Leiomyosarcomas of the pelvis of the kidney are extremely rare. To the best of our knowledge, leiomyosarcoma of the renal pelvis has never been reported in Korea to date. Only 10 cases have been described worldwide. Although information about the clinical evaluation of previously reported cases is limited, none of them were associated with other kidney anomalies.
Leiomyosarcoma usually has an irregular shape, and CT or MR imaging often reveals a heterogeneously enhanced, soft tissue mass without calcification or a fat component. Sonography or angiography has been useful in previous studies for defining the vascular structure and invasion when a mass lesion was found.3
The physical features of these masses, thus, make it difficult to preoperatively diagnose renal leiomyosarcoma purely based upon physical and radiological examinations.4
Furthermore, the combined anomaly in the kidney makes its diagnosis more difficult. Ureteroscopic inspection and biopsy and fine needle aspiration cytology could, therefore, be useful as a new method of preoperative diagnosis.5
Renal leiomyosarcoma composes 50-60% of all renal sarcomas and is, thus, the most common form among renal sarcomas.1
Renal leiomyosarcoma arises from the renal capsule or the smooth muscle fibers of the renal pelvis or vasculature.2
Microscopically, the classic spindle-shaped cells with hyperchromatic nuclei and varying numbers of mitoses are diagnostic for leiomyosarcoma. However, it is difficult to differentiate leiomyosarcoma from the sarcomatous form of renal cell carcinoma, because sarcomatous renal cell carcinoma also has spindle-shaped atypical cells. An immunofluorescent intermediate filament stain can differentiate leiomyosarcoma from renal cell carcinoma.1
Because the mass arises from the smooth muscle layer of the renal pelvis, no further examination for differential diagnosis is required.
Because renal sarcoma is a very rare condition, no effective treatment has yet been established.

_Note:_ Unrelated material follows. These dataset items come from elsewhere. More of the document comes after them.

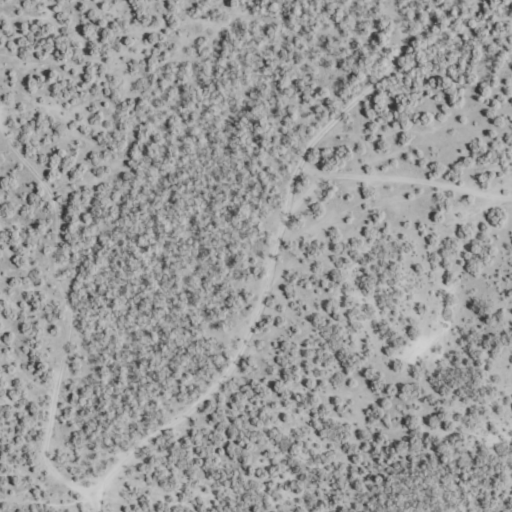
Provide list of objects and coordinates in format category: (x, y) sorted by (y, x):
road: (194, 139)
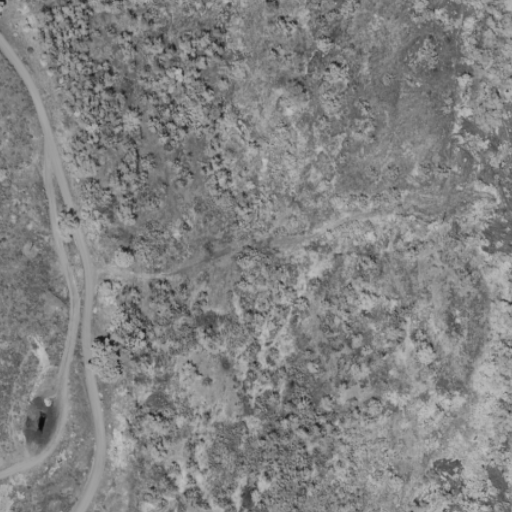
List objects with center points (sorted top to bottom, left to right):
park: (282, 253)
road: (87, 272)
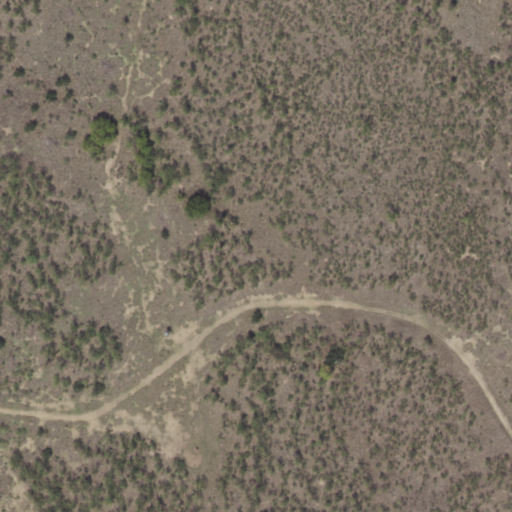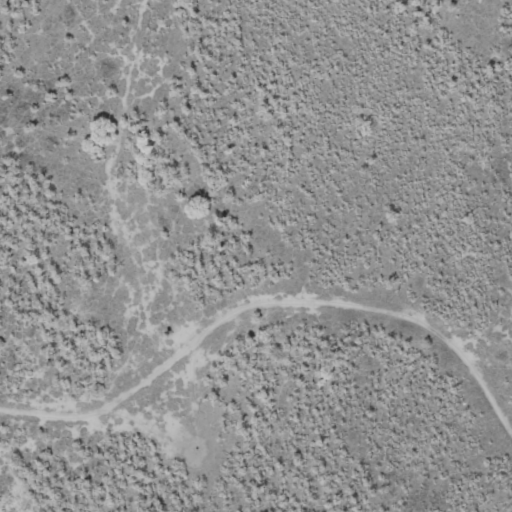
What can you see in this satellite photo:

Complete surgical resection with at least a 3-cm safety margin is the treatment of choice3
but is rarely feasible due to the invasion of adjacent structures by the tumor. The most important prognostic factor is the tumor-free resection margin. Large mass size and frequent metastasis to adjacent organs is found in most cases at the time of diagnosis, and, consequently, the prognosis of most leiomyosarcomas is poor.3
Although radiotherapy, chemotherapy, or hormonal treatment is considered as adjuvant treatment, these treatments do not diminish tumor recurrence or improve the survival rate.3
Analysis of the 66 cases of renal leiomyosarcoma by Niceta et al.6
found higher morbidity in females than in males, rapid growth and high metastatic tendency, and both local and distant recurrence of renal leiomyosarcoma. Moreover, almost all patients died within two years despite radical nephrectomy.6
The Mayo Clinic reported that the survival for 14 of 15 patients with renal leiomyosarcoma ranged from 4 months to 5.5 years.6
Miyajima et al.7
suggested that the age and sex of the patient, tumor depth, tumor size, frequency of mitotic figures, degree of necrosis, shape of the nucleus, and AJCC tumor stage are the important prognostic factors. They additionally stated that the tumor size and the AJCC tumor stage are the most important of these prognostic factors. The five-year survival rate for tumors less than 5cm is 77.44%, whereas the survival rate drops to 41.86% if the tumor is larger than 5cm. The AJCC soft tissue sarcoma tumor stage of our case is T2aN0M0 GI and stage IB.7,8
Even though tumor size is larger than 5cm in diameter, because the cancer stage and grade is low, this patient would have a five-year expected survival of about 53% according to AJCC on cancer staging.
Janice et al.9
insisted that physicians should be vigilant about taking serial patient histories and performing physical examinations because almost all soft tissue sarcomas recur within the first two years. They suggested that a chest X-ray should be taken every three months during first two years and thereafter every six months. The CT or MR imaging is useful to evaluate local recurrence and is recommended every six months. Biopsy should be done if any evidence of recurrence is detected. Accordingly, serial follow-up should be scheduled, instead of any additional treatment, in this case.
Kidney leiomyosarcoma is exceedingly rare. Because renal leiomyosarcoma does not have any diagnostic finding, it is frequently diagnosed through exploration. The best treatment of this rare disease is surgical resection rather than radiation or chemotherapy, both of which have no therapeutic advantage.9
Early detection of recurrence throughout periodic follow-up after surgical removal of the tumor is the most important treatment strategy.